The American forces arrived in Korea in early September. One of Hodge’s first directives was to restore many Japanese colonial administrators and collaborators to their previous positions of power within Korea. This policy was understandably very unpopular among Koreans who had suffered horribly under Japanese colonial rule for 35 years, and would prove to have enormous consequences for the American occupation.
A second policy set forth by Hodge was to refuse to recognize the existing political organizations that had been established by the Korean people. Hodge sought to establish firm U.S. control over events throughout the southern half of the peninsula. These policies would help give rise to the later insurrections and guerrilla warfare that preceded the outbreak of the civil war. 
In December 1945, the United States and the Soviet Union agreed to administer the country under the U.S.-Soviet Joint Commission, as termed by the Moscow Conference of Foreign Ministers. It was agreed by the US and the USSR, but not the Koreans, that Korea would govern itself independently after five years of international oversight. However, both the U.S. and the USSR approved Korean-led governments in their respective halves, each of which were favorable to the occupying power’s political ideology. Some elements of the population responded with violent insurrections and protests in the South. The USAMGIK tried to contain civil violence by banning strikes on December 8 and outlawing the revolutionary government and the people's committees on December 12. Events spiraled quickly out of US control, however, when Koreans staged a massive strike on September 23, 1946 by 8,000 railway workers in Busan which quickly spread to other cities in the South. The Daegu uprising occurred on October 1, in which police attempts to control rioters caused the death of three student demonstrators and injuries to many others, sparking a mass counter-attack killing 38 policemen. It should be noted that at this time, the vast majority of members of the South Korean police force officers had been members of the Japanese police force during the colonial period. When the US forces sided with these former collaborators, it discredited the US in the eyes of many Koreans. Over in Yeongcheon, a police station came under attack by a 10,000-strong crowd on October 3, killing over 40 policemen and the county chief. Other attacks killed about 20 landlords and pro-Japanese officials.

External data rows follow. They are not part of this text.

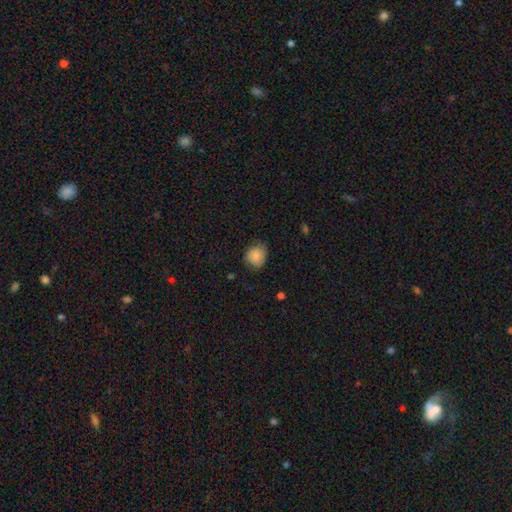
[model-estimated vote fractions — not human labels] Smooth or featured: smooth — 81% (featured or disk — 11%)
How rounded: round — 70% (in between — 29%)
Merging: none — 66% (minor disturbance — 28%)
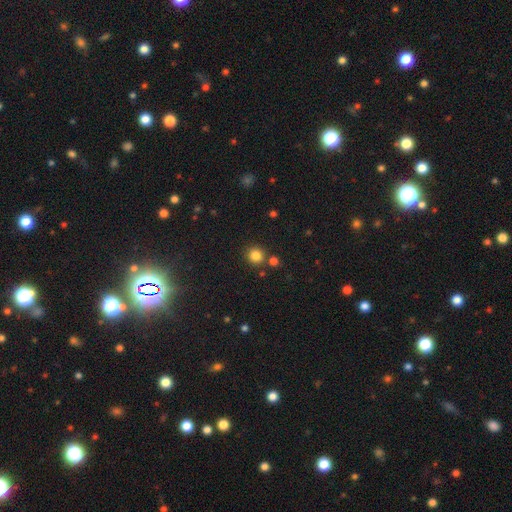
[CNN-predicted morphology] Smooth or featured?
  - smooth: 83% *
  - star or artifact: 13%
  - featured or disk: 4%
How rounded?
  - round: 91% *
  - in between: 8%
  - cigar-shaped: 1%
Merging?
  - none: 82% *
  - merger: 9%
  - minor disturbance: 7%
  - major disturbance: 2%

In South Korea, an anti-trusteeship right wing group known as the Representative Democratic Council emerged, this group came to oppose these U.S. sponsored agreements. Because Koreans had suffered under Japanese colonization for 35 years, most Koreans opposed another period of foreign control. This opposition caused the U.S. to abandon the Soviet-supported Moscow Accords. The Americans did not want a communist government in South Korea, so they called for elections in all of Korea, but the Soviets opposed this idea.
The government that emerged was led by anti-communist U.S.-educated strongman Syngman Rhee, a Korean who had been imprisoned by the Japanese as a young man and later fled to the United States. The Soviets, in turn, approved and furthered the rise of a Communist government in the North. Bolstered by his history as an anti-Japanese fighter, his political skills, and his connections with the Soviet Union, Kim Il-sung rose to become leader of this new government and crushed any opposition to his rule by the summer of 1947. In the south, those who supported Communism were driven into hiding in the hills, where they prepared for a guerrilla war against the American-supported government.
South Korean President Syngman Rhee and North Korean General Secretary Kim Il-Sung were each intent on reuniting the peninsula under his own system. Partly because of numbers of Soviet tanks and heavy arms, the North Koreans were able to escalate ongoing border clashes and go on the offensive, while South Korea, with only limited American backing, had far fewer options. The American government believed at the time that the Communist bloc was a unified monolith, and that North Korea acted within this monolith as a pawn of the Soviet Union.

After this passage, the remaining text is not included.